Making use of a pangenome enables scientists to make a comparison of an individual’s genome to that of a genetically different cohort of reference sequences all right away. This has been sourced from individuals symbolizing a diversity of biogeographic ancestry. This offers the researchers more points of comparison for which to better comprehend a genomic variation of the individual.
It can be hard to comprehend gene expression by mapping the RNA sequencing data as the RNA sequences are spliced by cellular mechanisms. This implies that one set of RNA data can come from the genome’s non-connected areas, thereby making it hard to align them properly to a reference.
Such splicing sites are not even throughout the human population but change between individuals. Also, it is hard to identify which haplotype the RNA comes from—if the group of genes comes particularly from the set of chromosomes that have been inherited from the individual’s mother, or the set inherited from the father.
However, with the new pipeline of open-source tools, scientists can take the spliced segments of an individual’s RNA, then map where they align on a pangenome, determine which haplotype the data belongs to, and examine gene expression.
Initially, the pipeline determines which areas of the genome the RNA sequencing data comes from, such as the splice sites, and signs those points on the pangenome reference.
Furthermore, those marked points are compared to a pantranscriptome comprising haplotype-specific transcripts produced from the reference data contained inside the pangenome. This step needs specialized and difficult algorithmic techniques.
Eventually, it produces estimates of levels of gene expression depending on this comparison between the mapped data and then the transcripts in the pantranscriptome, and determines which haplotypes the genes come from.
It's definitely a very forward-looking study in that other genome-wide expression methods are not yet really utilizing pangenomes and haplotype information.

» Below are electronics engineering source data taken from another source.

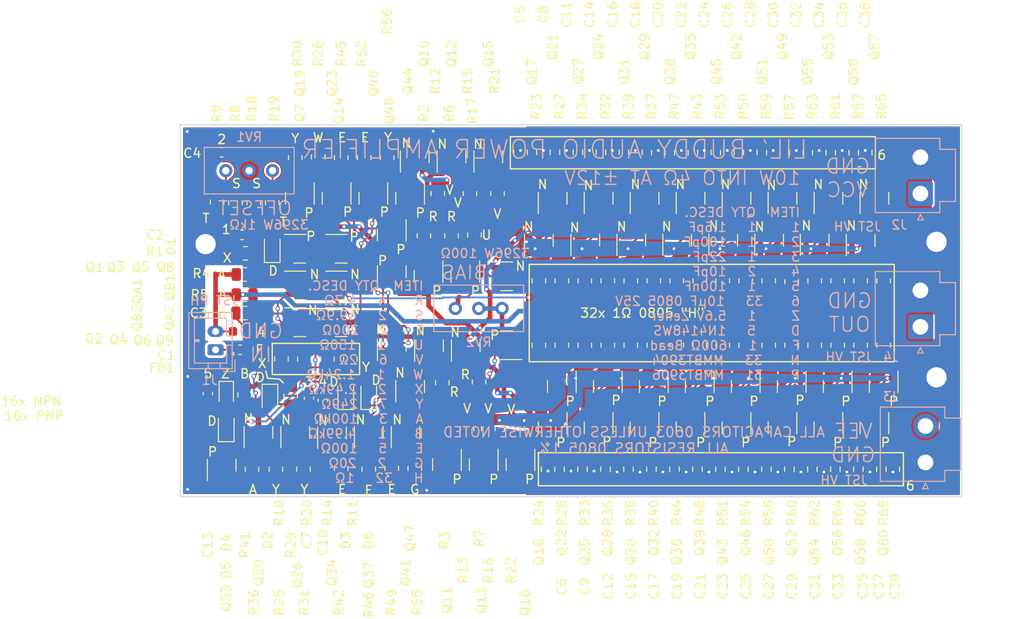
<source format=kicad_pcb>
(kicad_pcb (version 20211014) (generator pcbnew)

  (general
    (thickness 1.6)
  )

  (paper "A4")
  (layers
    (0 "F.Cu" signal)
    (31 "B.Cu" signal)
    (32 "B.Adhes" user "B.Adhesive")
    (33 "F.Adhes" user "F.Adhesive")
    (34 "B.Paste" user)
    (35 "F.Paste" user)
    (36 "B.SilkS" user "B.Silkscreen")
    (37 "F.SilkS" user "F.Silkscreen")
    (38 "B.Mask" user)
    (39 "F.Mask" user)
    (40 "Dwgs.User" user "User.Drawings")
    (41 "Cmts.User" user "User.Comments")
    (42 "Eco1.User" user "User.Eco1")
    (43 "Eco2.User" user "User.Eco2")
    (44 "Edge.Cuts" user)
    (45 "Margin" user)
    (46 "B.CrtYd" user "B.Courtyard")
    (47 "F.CrtYd" user "F.Courtyard")
    (48 "B.Fab" user)
    (49 "F.Fab" user)
    (50 "User.1" user)
    (51 "User.2" user)
    (52 "User.3" user)
    (53 "User.4" user)
    (54 "User.5" user)
    (55 "User.6" user)
    (56 "User.7" user)
    (57 "User.8" user)
    (58 "User.9" user)
  )

  (setup
    (stackup
      (layer "F.SilkS" (type "Top Silk Screen"))
      (layer "F.Paste" (type "Top Solder Paste"))
      (layer "F.Mask" (type "Top Solder Mask") (thickness 0.01))
      (layer "F.Cu" (type "copper") (thickness 0.035))
      (layer "dielectric 1" (type "core") (thickness 1.51) (material "FR4") (epsilon_r 4.5) (loss_tangent 0.02))
      (layer "B.Cu" (type "copper") (thickness 0.035))
      (layer "B.Mask" (type "Bottom Solder Mask") (thickness 0.01))
      (layer "B.Paste" (type "Bottom Solder Paste"))
      (layer "B.SilkS" (type "Bottom Silk Screen"))
      (copper_finish "None")
      (dielectric_constraints no)
    )
    (pad_to_mask_clearance 0)
    (pcbplotparams
      (layerselection 0x00010fc_ffffffff)
      (disableapertmacros false)
      (usegerberextensions false)
      (usegerberattributes true)
      (usegerberadvancedattributes true)
      (creategerberjobfile true)
      (svguseinch false)
      (svgprecision 6)
      (excludeedgelayer true)
      (plotframeref false)
      (viasonmask false)
      (mode 1)
      (useauxorigin false)
      (hpglpennumber 1)
      (hpglpenspeed 20)
      (hpglpendiameter 15.000000)
      (dxfpolygonmode true)
      (dxfimperialunits true)
      (dxfusepcbnewfont true)
      (psnegative false)
      (psa4output false)
      (plotreference true)
      (plotvalue true)
      (plotinvisibletext false)
      (sketchpadsonfab false)
      (subtractmaskfromsilk false)
      (outputformat 1)
      (mirror false)
      (drillshape 1)
      (scaleselection 1)
      (outputdirectory "")
    )
  )

  (net 0 "")
  (net 1 "Net-(C1-Pad1)")
  (net 2 "GND")
  (net 3 "OUT")
  (net 4 "VCC")
  (net 5 "Net-(C4-Pad2)")
  (net 6 "VEE")
  (net 7 "Net-(C7-Pad2)")
  (net 8 "Net-(C10-Pad1)")
  (net 9 "PRE")
  (net 10 "Net-(C13-Pad2)")
  (net 11 "Net-(D1-Pad2)")
  (net 12 "Net-(D3-Pad2)")
  (net 13 "Net-(D4-Pad2)")
  (net 14 "Net-(FB1-Pad1)")
  (net 15 "I1P")
  (net 16 "I1M")
  (net 17 "Net-(Q3-Pad2)")
  (net 18 "Net-(Q4-Pad2)")
  (net 19 "Net-(Q5-Pad2)")
  (net 20 "unconnected-(Q6-Pad1)")
  (net 21 "Net-(Q6-Pad2)")
  (net 22 "Net-(Q17-Pad2)")
  (net 23 "I4P")
  (net 24 "Net-(Q18-Pad2)")
  (net 25 "I4M")
  (net 26 "Net-(Q10-Pad2)")
  (net 27 "Net-(Q11-Pad2)")
  (net 28 "Net-(Q12-Pad2)")
  (net 29 "Net-(Q13-Pad2)")
  (net 30 "Net-(Q14-Pad2)")
  (net 31 "Net-(Q15-Pad2)")
  (net 32 "Net-(Q16-Pad2)")
  (net 33 "Net-(Q17-Pad1)")
  (net 34 "Net-(Q18-Pad1)")
  (net 35 "Net-(Q19-Pad2)")
  (net 36 "Net-(Q20-Pad2)")
  (net 37 "Net-(Q20-Pad3)")
  (net 38 "Net-(Q21-Pad2)")
  (net 39 "Net-(Q22-Pad2)")
  (net 40 "Net-(Q23-Pad2)")
  (net 41 "Net-(Q24-Pad2)")
  (net 42 "Net-(Q25-Pad2)")
  (net 43 "Net-(Q26-Pad2)")
  (net 44 "Net-(Q27-Pad2)")
  (net 45 "Net-(Q28-Pad2)")
  (net 46 "Net-(Q29-Pad2)")
  (net 47 "Net-(Q30-Pad2)")
  (net 48 "Net-(Q31-Pad2)")
  (net 49 "Net-(Q32-Pad2)")
  (net 50 "Net-(Q33-Pad2)")
  (net 51 "Net-(Q34-Pad2)")
  (net 52 "Net-(Q35-Pad2)")
  (net 53 "Net-(Q36-Pad2)")
  (net 54 "Net-(Q37-Pad2)")
  (net 55 "Net-(Q37-Pad3)")
  (net 56 "Net-(Q38-Pad2)")
  (net 57 "Net-(Q39-Pad2)")
  (net 58 "Net-(Q40-Pad2)")
  (net 59 "Net-(Q41-Pad2)")
  (net 60 "Net-(Q42-Pad2)")
  (net 61 "Net-(Q43-Pad2)")
  (net 62 "Net-(Q44-Pad2)")
  (net 63 "Net-(Q45-Pad2)")
  (net 64 "Net-(Q46-Pad2)")
  (net 65 "Net-(Q47-Pad2)")
  (net 66 "Net-(Q48-Pad2)")
  (net 67 "Net-(Q49-Pad2)")
  (net 68 "Net-(Q50-Pad2)")
  (net 69 "Net-(Q51-Pad2)")
  (net 70 "Net-(Q52-Pad2)")
  (net 71 "Net-(Q53-Pad2)")
  (net 72 "Net-(Q54-Pad2)")
  (net 73 "Net-(Q55-Pad2)")
  (net 74 "Net-(Q56-Pad2)")
  (net 75 "Net-(Q57-Pad2)")
  (net 76 "Net-(Q58-Pad2)")
  (net 77 "Net-(Q59-Pad2)")
  (net 78 "Net-(Q60-Pad2)")
  (net 79 "Net-(R8-Pad2)")
  (net 80 "Net-(R17-Pad2)")
  (net 81 "Net-(R18-Pad2)")
  (net 82 "Net-(C2-Pad2)")
  (net 83 "Net-(C3-Pad2)")
  (net 84 "Net-(C7-Pad1)")
  (net 85 "Net-(D1-Pad1)")
  (net 86 "Net-(QA1-Pad2)")
  (net 87 "Net-(QA2-Pad2)")
  (net 88 "Net-(QB1-Pad2)")
  (net 89 "Net-(QB2-Pad2)")

  (footprint "Resistor_SMD:R_0805_2012Metric" (layer "F.Cu") (at 53.8 52.5 -90))

  (footprint "Package_TO_SOT_SMD:SOT-23" (layer "F.Cu") (at 63 23 -90))

  (footprint "Package_TO_SOT_SMD:SOT-23" (layer "F.Cu") (at 59 23 -90))

  (footprint "Resistor_SMD:R_0805_2012Metric" (layer "F.Cu") (at 63.5 18.5875 -90))

  (footprint "Diode_SMD:D_SOD-323" (layer "F.Cu") (at 51 48 90))

  (footprint "Resistor_SMD:R_0805_2012Metric" (layer "F.Cu") (at 58.5 18.5875 -90))

  (footprint "Resistor_SMD:R_0805_2012Metric" (layer "F.Cu") (at 97.5 39 -90))

  (footprint "Package_TO_SOT_SMD:SOT-23" (layer "F.Cu") (at 77 31.5 -90))

  (footprint "Resistor_SMD:R_0805_2012Metric" (layer "F.Cu") (at 107.5 32 -90))

  (footprint "Package_TO_SOT_SMD:SOT-23" (layer "F.Cu") (at 97.5 43.5 -90))

  (footprint "Diode_SMD:D_MicroMELF" (layer "F.Cu") (at 51 44.3 -90))

  (footprint "Package_TO_SOT_SMD:SOT-23" (layer "F.Cu") (at 111.5 23 90))

  (footprint "Capacitor_SMD:C_0805_2012Metric" (layer "F.Cu") (at 113 18.05 90))

  (footprint "Package_TO_SOT_SMD:SOT-23" (layer "F.Cu") (at 86.5 23 90))

  (footprint "Package_TO_SOT_SMD:SOT-23" (layer "F.Cu") (at 87.5 43.5 -90))

  (footprint "Capacitor_SMD:C_0805_2012Metric" (layer "F.Cu") (at 86 52.5 -90))

  (footprint "Package_TO_SOT_SMD:SOT-23" (layer "F.Cu") (at 115 27.5625 90))

  (footprint "Resistor_SMD:R_0805_2012Metric" (layer "F.Cu") (at 100 39 -90))

  (footprint "Package_TO_SOT_SMD:SOT-23" (layer "F.Cu") (at 96.5 23 90))

  (footprint "Package_TO_SOT_SMD:SOT-23" (layer "F.Cu") (at 83 52 -90))

  (footprint "Package_TO_SOT_SMD:SOT-23" (layer "F.Cu") (at 59 36.5))

  (footprint "Resistor_SMD:R_0805_2012Metric" (layer "F.Cu") (at 53 44.4125 -90))

  (footprint "Package_TO_SOT_SMD:SOT-23" (layer "F.Cu") (at 75 52 -90))

  (footprint "Package_TO_SOT_SMD:SOT-23" (layer "F.Cu") (at 67 23 -90))

  (footprint "Resistor_SMD:R_0805_2012Metric" (layer "F.Cu") (at 78.5 43 -90))

  (footprint "Resistor_SMD:R_0805_2012Metric" (layer "F.Cu") (at 64.5 40.5 -90))

  (footprint "Capacitor_SMD:C_0805_2012Metric" (layer "F.Cu") (at 100.5 18.05 90))

  (footprint "Capacitor_SMD:C_0805_2012Metric" (layer "F.Cu") (at 93.5 52.5 -90))

  (footprint "Capacitor_SMD:C_0805_2012Metric" (layer "F.Cu") (at 121 52.5 -90))

  (footprint "Resistor_SMD:R_0805_2012Metric" (layer "F.Cu") (at 120 39 -90))

  (footprint "Package_TO_SOT_SMD:SOT-23" (layer "F.Cu") (at 71.5 18.5 90))

  (footprint "Resistor_SMD:R_0805_2012Metric" (layer "F.Cu") (at 59.5 40.5 -90))

  (footprint "Resistor_SMD:R_0805_2012Metric" (layer "F.Cu") (at 82 48.0875 -90))

  (footprint "Capacitor_SMD:C_0805_2012Metric" (layer "F.Cu") (at 88 18 90))

  (footprint "Resistor_SMD:R_0805_2012Metric" (layer "F.Cu") (at 97.5 32 -90))

  (footprint "Capacitor_SMD:C_0805_2012Metric" (layer "F.Cu") (at 105.5 18.05 90))

  (footprint "Resistor_SMD:R_0805_2012Metric" (layer "F.Cu") (at 59.4 52.5 -90))

  (footprint "Resistor_SMD:R_0805_2012Metric" (layer "F.Cu") (at 79.5 48.0875 -90))

  (footprint "Capacitor_SMD:C_0805_2012Metric" (layer "F.Cu") (at 91 52.5 -90))

  (footprint "Resistor_SMD:R_0805_2012Metric" (layer "F.Cu") (at 80.5 22.5 -90))

  (footprint "Package_TO_SOT_SMD:SOT-23" (layer "F.Cu") (at 116.5 48 -90))

  (footprint "Package_TO_SOT_SMD:SOT-23" (layer "F.Cu") (at 75.5 18.5 90))

  (footprint "Package_TO_SOT_SMD:SOT-23" (layer "F.Cu") (at 85 27.6 90))

  (footprint "Capacitor_SMD:C_0805_2012Metric" (layer "F.Cu") (at 110.5 18.05 90))

  (footprint "Package_TO_SOT_SMD:SOT-23" (layer "F.Cu") (at 116.5 23 90))

  (footprint "Package_TO_SOT_SMD:SOT-23" (layer "F.Cu") (at 70.5 48.5 90))

  (footprint "Resistor_SMD:R_0805_2012Metric" (layer "F.Cu") (at 68.5 18.5875 -90))

  (footprint "Resistor_SMD:R_0805_2012Metric" (layer "F.Cu") (at 58 44.5 -90))

  (footprint "Package_TO_SOT_SMD:SOT-23" (layer "F.Cu") (at 77.05 39.0625 90))

  (footprint "Capacitor_SMD:C_0805_2012Metric" (layer "F.Cu") (at 108.5 52.5 -90))

  (footprint "Package_TO_SOT_SMD:SOT-23" (layer "F.Cu") (at 96.5 48 -90))

  (footprint "Package_TO_SOT_SMD:SOT-23" (layer "F.Cu") (at 91.5 48 -90))

  (footprint "Resistor_SMD:R_0805_2012Metric" (layer "F.Cu") (at 77.2 48.0875 -90))

  (footprint "Resistor_SMD:R_0805_2012Metric" (layer "F.Cu") (at 57 40.5 -90))

  (footprint "Package_TO_SOT_SMD:SOT-23" (layer "F.Cu") (at 106.5 23 90))

  (footprint "Resistor_SMD:R_0805_2012Metric" (layer "F.Cu") (at 56.4 52.5 -90))

  (footprint "Package_TO_SOT_SMD:SOT-23" (layer "F.Cu") (at 63.5 28.5))

  (footprint "Capacitor_SMD:C_0805_2012Metric" (layer "F.Cu") (at 95.5 18 90))

  (footprint "Package_TO_SOT_SMD:SOT-23" (layer "F.Cu") (at 121.5 48 -90))

  (footprint "Capacitor_SMD:C_0603_1608Metric" (layer "F.Cu")
    (tedit 5F68FEEE) (tstamp 52d8e7e5-a13c-454e-a4ac-2f9fbb38f9bc)
    (at 52.725 27)
    (descr "Capacitor SMD 0603 (1608 Metric), square (rectangular) end terminal, IPC_7351 nominal, (Body size source: IPC-SM-782 page 76, https://www.pcb-3d.com/wordpress/wp-content/uploads/ipc-sm-782a_amendment_1_and_2.pdf), generated with kicad-footprint-generator")
    (tags "capacitor")
    (property "Sheetfile" "Lil Buddy 1.kicad_sch")
    (property "Sheetname" "")
    (path "/b7ae0558-bd10-449e-a196-8ea791647f1b")
    (attr smd)
    (fp_text reference "C2" (at -9.475 0) (layer "F.SilkS")
      (effects (font (size 1 1) (thickness 0.15)))
      (tstamp 717ae1df-ca35-43c4-858a-8a998842a6fa)
    )
    (fp_text value "1.5pF" (at 0 1.43) (layer "F.Fab")
      (effects (font (size 1 1) (thickness 0.15)))
      (tstamp cdb51342-07be-44c9-aae9-c15b7e1e8215)
    )
    (fp_text user "${REFERENCE}" (at 0 0) (layer "F.Fab")
      (effects (font (size 0.4 0.4) (thickness 0.06)))
      (tstamp e09a27a3-bdcb-4a52-8356-44f3d9cdc103)
    )
    (fp_line (start -0.14058 0.51) (end 0.14058 0.51) (layer "F.SilkS") (width 0.12) (tstamp 54cef379-8a16-4ade-956d-519a53329bc3))
    (fp_line (start -0.14058 -0.51) (end 0.14058 -0.51) (layer "F.SilkS") (width 0.12) (tstamp c8686b97-f23e-4a0e-b4c0-aa3988218b00))
    (fp_line (start 1.48 -0.73) (end 1.48 0.73) (layer "F.CrtYd") (width 0.05) (tstamp 135735c6-9c20-4bf3-849f-8a3683d0618a))
    (fp_line (start 1.48 0.73) (end -1.48 0.73) (layer "F.CrtYd") (width 0.05) (tstamp c69d9541-5e9c-4448-bf12-ab294afe5277))
    (fp_line (start -1.48 -0.73) (end 1.48 -0.73) (layer "F.CrtYd") (width 0.05) (tstamp ddae4b2b-20d9-4a3e-92ee-cab9e27340aa))
    (fp_line (start -1.48 0.73) (end -1.48 -0.73) (layer "F.CrtYd") (width 0.05) (tstamp e06d1eab-cb86-4592-b7c5-13289f2591ff))
    (fp_line (start 0.8 0.4) (end -0.8 0.4) (layer "F.Fab") (width 0.1) (tstamp 105fbd65-eb38-4079-82aa-c51ab8697030))
    (fp_line (start -0.8 0.4) (end -0.8 -0.4) (layer "F.Fab") (width 0.1) (tstamp 6b6fa031-d624-43d1-842e-f25c3d8a114c))
    (fp_line (start 0.8 -0.4) (end 0.8 0.4) (layer "F.Fab") (width 0.1) (tstamp 71885243-5b46-48dd-99ac
... [1100076 chars truncated]
</source>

We're now thinking ahead as to what pangenomics might additionally bring to the table in transcriptomic analyses.”
Jonas Sibbesen, Study Co-First Author and Former Postdoctoral Scholar, Computational Genomics Lab, University of California-Santa Cruz
At present, Sibbesen is working as an assistant professor at the University of Copenhagen.
Going ahead, the scientists are interested in additional developing such tools to be beneficial for downstream informatics analysis. Also, it customizes the tools for the particularities of study on single-cell data. Currently, the group believes their new toolkit will serve to exhibit how beneficial using pangenomics-derived analysis could be.
Paten stated, “We need to be able to explain to some researchers how a pangenome reference will benefit them. This pipeline is really a first go at doing this for RNA, for functional data, for expression data.”
Sibbesen, J. A., et al. (2022) Haplotype-aware pantranscriptome analyses using spliced pangenome graphs. Nature Methods. doi.org/10.1038/s41592-022-01731-9.